As previously explained, Bitcoin is deflationary, growing in value while inflation erodes confidence in and eats the value of fiat currencies like the dollar. Without diving into the complexities and controversies of Keynesian economics and monetary policy, Bitcoin represents a significant threat to our federal government’s ability to steer the United States (and the world’s) economy through the printing of more dollars. This could mean less deficit spending in the future, a reduction in wasteful government programs, and a more balanced federal budget.
Progressive crypto-payment policy
For progressives, the egalitarian nature of a decentralized monetary system that cannot discriminate against individuals means that people all over the world could soon have the ability to transact in the world economy without requiring a bank account. “Banking the unbanked” means that anyone with an internet connection or mobile phone can engage in low-cost, cross-border remittances or near-instantaneous payments for goods and services.

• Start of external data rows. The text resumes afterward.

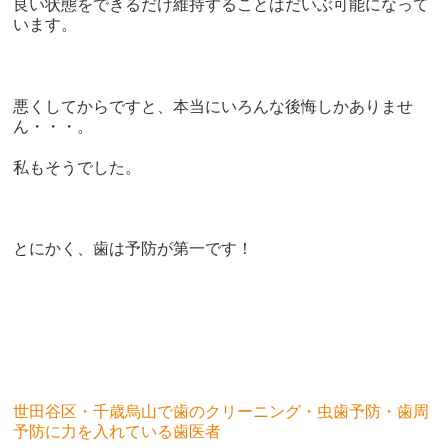
良い状態をできるだけ維持することはだいぶ可能になって
います。
悪くしてからですと、本当にいろんな後悔しかありませ
ん・・・。
私もそうでした。
とにかく、歯は予防が第一です！
世田谷区・千歳烏山で歯のクリーニング・虫歯予防・歯周
予防に力を入れている歯医者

Already in Miami, cryptocurrency-backed mortgages enable those without access to the U.S. banking system to buy homes and property in Florida.
For billions of people, Bitcoin renders the financial restrictions of international borders and banks obsolete.

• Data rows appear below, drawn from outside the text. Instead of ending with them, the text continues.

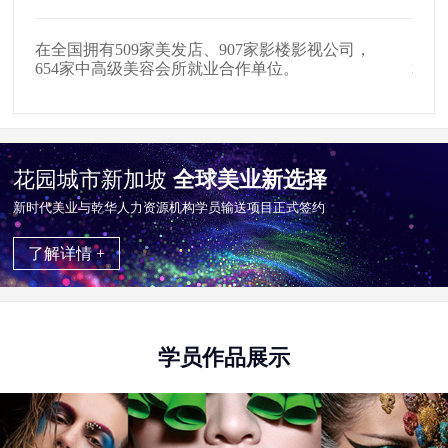
在全国拥有509家美发店、907家影楼影视公司，
户外
。
654家中高级美容会所就业合作单位。
掌握
花园城市新加坡
全球美业新选择
新时代美业与乾华⼈⼒资源机构学员输送项目正式签约
了解详情 +
学员作品展示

One of the growing criticisms against Bitcoin is the energy usage required to secure the network. As part of the Bitcoin system, vast computer arrays are constantly working out complex encryption problems to help secure it, and every single node maintains a copy of the entire Bitcoin ledger. This requires no small amount of electricity, and critics are growing louder about the environmental impact. But as with any emerging technology, proponents point out that new innovations, like the Lightning Network built on top of Bitcoin’s main network, reduces much of the computer workload as Bitcoin grows in popularity.

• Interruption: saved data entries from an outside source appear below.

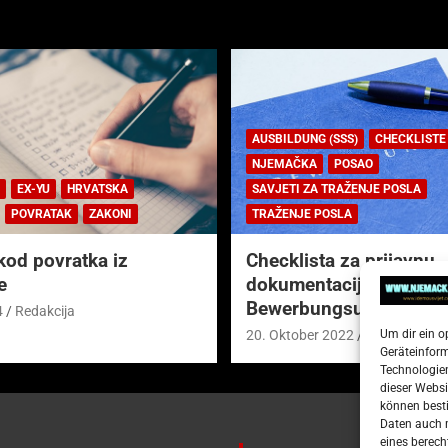
AUSBILDUNG (SSS)
CHECKLISTE
NJEMAČKA
POSAO
EX-YU
HRVATSKA
SAVJETI ZA TRAŽENJE POSLA
POVRATAK
ZAKONI
TRAŽENJE POSLA
kod povratka iz
Checklista za prijavnu
e
dokumentaciju (njem.
Bewerbungsunterlagen
4
Redakcija
Um dir ein o
20. Oktober 2022
Redakcija
Geräteinfor
Technologien
dieser Websi
können besti
Daten auch m
eines berech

Proponents also point out that Bitcoin and other financial transaction systems such as Visa or SWIFT, are fundamentally different and cannot be compared apples to apples in terms of energy use.
The bottom line: Bitcoin is already making an impact in Florida
Already, Florida is becoming a major cryptocurrency hub. Miami playing host to the Bitcoin 2022 conference this past week is a testament to its growing reputation as an emergent financial technology (fintech) hub. The city is third in the nation in total investments in cryptocurrency companies, lagging only New York City and Silicon Valley.
Miami is also considered the gateway to Central and South America – making Miami one of the largest points of entry and exit for international remittances – cross border payments to help bolster economies and put food on the table for many of our neighbors to the south.
Two Florida political leaders have been outspoken about the future of cryptocurrency in the Sunshine State. Miami’s mayor Francis Suarez, accepts part of his salary in Bitcoin, as a hedge against inflation. And in Tallahassee, Governor Ron DeSantis has already announced his administration is actively exploring the concept of accepting corporate tax payments in cryptocurrency.
Just as it was initially difficult to see just how disruptive the internet would ultimately prove to be, we are on the verge of a cryptocurrency disruption of the modern financial world, and Florida’s leaders need to be informed so that we are ready to compete and capitalize on the opportunities that lay ahead.